Les principales causes de l’extrémisme, selon le Fonds des Nations unies pour la population (Unfpa), sont la pauvreté ambiante, l’extrémisme religieux, le manque de confiance aux autorités administratives…

Les guides religieux ont donc été choisis à dessein pour cette formation. Selon l’étude du Pnud, «les idées religieuses, [sont ] citées comme incitation première au ralliement. En réponse à une question à choix multiples concernant les raisons de leur ralliement à des groupes extrémistes, la majeure partie des enquêtés volontaires (40 %) ont invoqué les « idées religieuses », et 13 % ont indiqué « avoir fait confiance à un chef religieux».

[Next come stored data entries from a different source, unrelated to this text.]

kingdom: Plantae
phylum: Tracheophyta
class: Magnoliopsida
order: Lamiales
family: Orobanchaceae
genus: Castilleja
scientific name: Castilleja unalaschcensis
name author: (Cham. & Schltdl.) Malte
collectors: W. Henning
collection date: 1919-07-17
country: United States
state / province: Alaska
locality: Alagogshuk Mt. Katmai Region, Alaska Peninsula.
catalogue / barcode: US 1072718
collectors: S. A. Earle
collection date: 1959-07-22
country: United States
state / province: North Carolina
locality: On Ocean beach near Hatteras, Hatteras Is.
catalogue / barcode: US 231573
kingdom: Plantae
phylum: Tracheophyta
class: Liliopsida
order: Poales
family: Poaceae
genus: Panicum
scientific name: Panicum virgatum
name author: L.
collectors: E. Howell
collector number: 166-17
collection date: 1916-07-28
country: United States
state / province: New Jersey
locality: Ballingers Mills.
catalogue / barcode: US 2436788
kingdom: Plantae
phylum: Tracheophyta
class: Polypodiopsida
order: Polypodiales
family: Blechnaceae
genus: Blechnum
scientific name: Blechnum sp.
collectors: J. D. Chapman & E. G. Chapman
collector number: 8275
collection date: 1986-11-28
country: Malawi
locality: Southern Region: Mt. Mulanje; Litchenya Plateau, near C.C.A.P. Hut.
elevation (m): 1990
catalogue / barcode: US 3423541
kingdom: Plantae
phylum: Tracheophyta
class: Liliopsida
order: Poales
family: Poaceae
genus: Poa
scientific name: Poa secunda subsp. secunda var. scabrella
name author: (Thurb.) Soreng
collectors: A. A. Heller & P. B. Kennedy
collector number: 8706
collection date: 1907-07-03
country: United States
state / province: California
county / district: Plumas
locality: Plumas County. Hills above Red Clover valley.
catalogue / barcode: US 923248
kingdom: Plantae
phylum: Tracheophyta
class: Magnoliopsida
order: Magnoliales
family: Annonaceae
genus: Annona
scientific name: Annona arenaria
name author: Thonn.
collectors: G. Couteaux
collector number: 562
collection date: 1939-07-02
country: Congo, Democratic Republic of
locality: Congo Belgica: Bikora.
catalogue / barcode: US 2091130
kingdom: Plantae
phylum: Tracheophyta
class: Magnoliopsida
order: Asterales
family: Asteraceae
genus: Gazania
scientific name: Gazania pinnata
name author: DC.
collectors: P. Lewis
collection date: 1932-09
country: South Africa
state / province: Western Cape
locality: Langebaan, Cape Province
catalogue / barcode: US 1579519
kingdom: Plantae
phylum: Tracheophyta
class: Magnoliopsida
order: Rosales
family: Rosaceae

Une tendance que le Conseil des imams et dignitaires musulmans du Cameroun (Cidimuc) veut inverser «des jeunes sont endoctrinés aux fins d’aller combattre les idéaux de paix, cher au pays. Notre pays traverse une période extrêmement difficile qui demande à tous les citoyens de contribuer. Nous devons déconstruire l’idéologie à la base de ces conflits et reconstruire une autre idéologie qu’on met en face», indique Moussa Oumarou, coordonnateur général du Cidimuc, organisateur de l’évènement.

Dans le cadre de la lutte contre l’extrémisme, 30 imams vont aller au Caire en Egypte afin de suivre une formation sur une semaine le 18 août. Il s’agit de la troisième vague qui participe à ces séminaires organisés en partenariat avec le gouvernement égyptien.